• Exercise objective:
Return the listing below unchanged, but without pictures.

• Dataset content:
- Opening Delimiter -

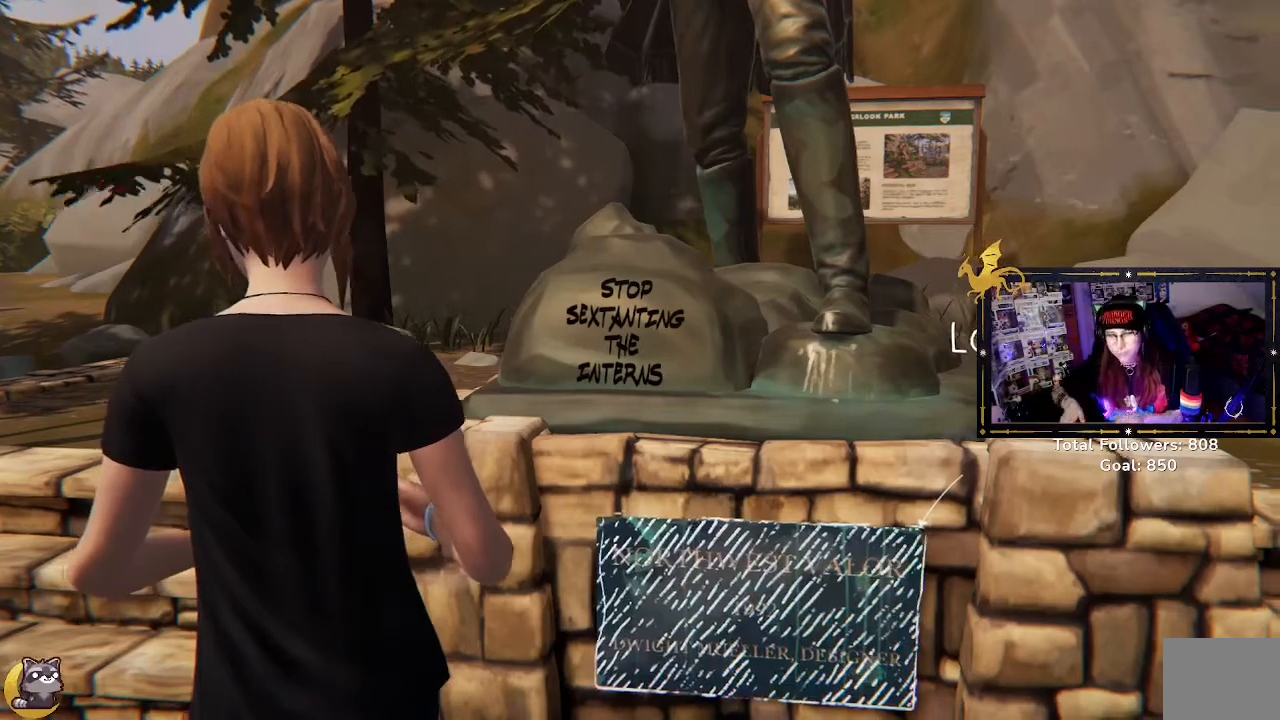
{"buttons": [], "left_stick": "center", "right_stick": "center", "events": [[267, "right_stick", "center"]]}
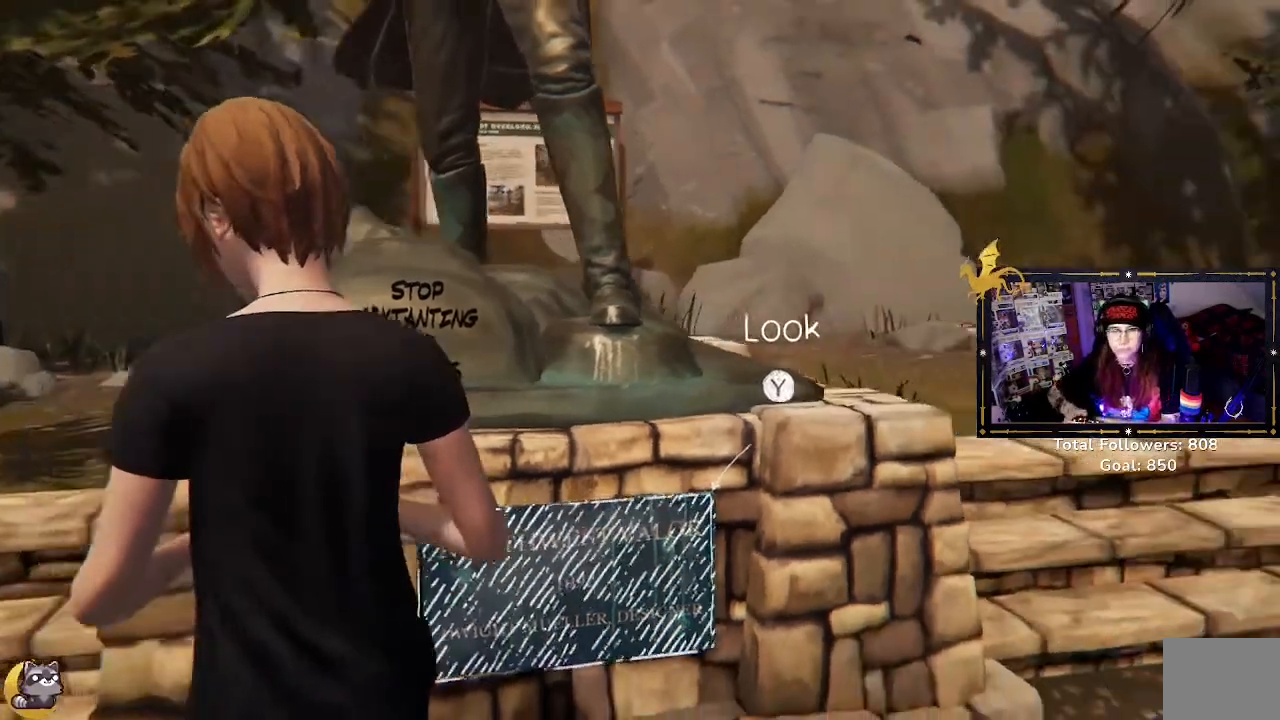
{"buttons": [], "left_stick": "right", "right_stick": "right", "events": [[100, "right_stick", "right"], [233, "left_stick", "right"]]}
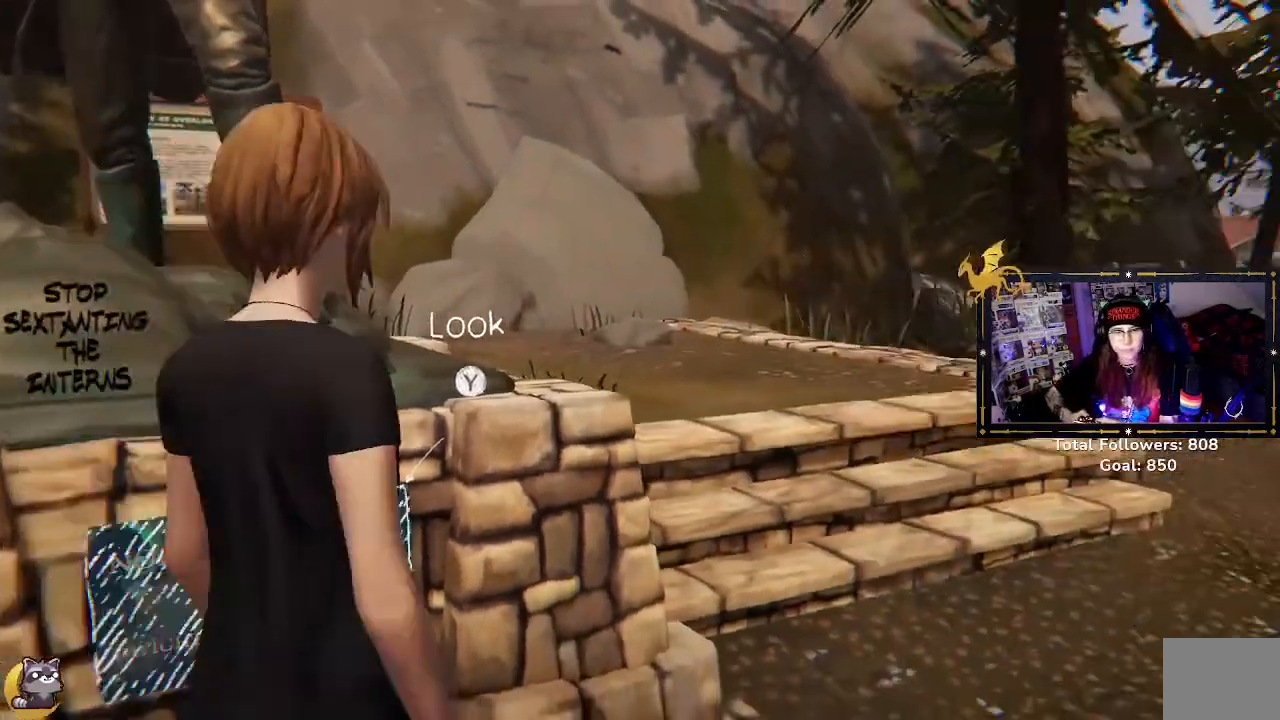
{"buttons": ["R2"], "left_stick": "up", "right_stick": "center", "events": [[200, "R2", "down"], [200, "left_stick", "up-right"], [267, "right_stick", "center"], [467, "left_stick", "up"]]}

- Closing Delimiter -

• Exercise result:
{"buttons": [], "left_stick": "center", "right_stick": "center", "events": [[267, "right_stick", "center"]]}
{"buttons": [], "left_stick": "right", "right_stick": "right", "events": [[100, "right_stick", "right"], [233, "left_stick", "right"]]}
{"buttons": ["R2"], "left_stick": "up", "right_stick": "center", "events": [[200, "R2", "down"], [200, "left_stick", "up-right"], [267, "right_stick", "center"], [467, "left_stick", "up"]]}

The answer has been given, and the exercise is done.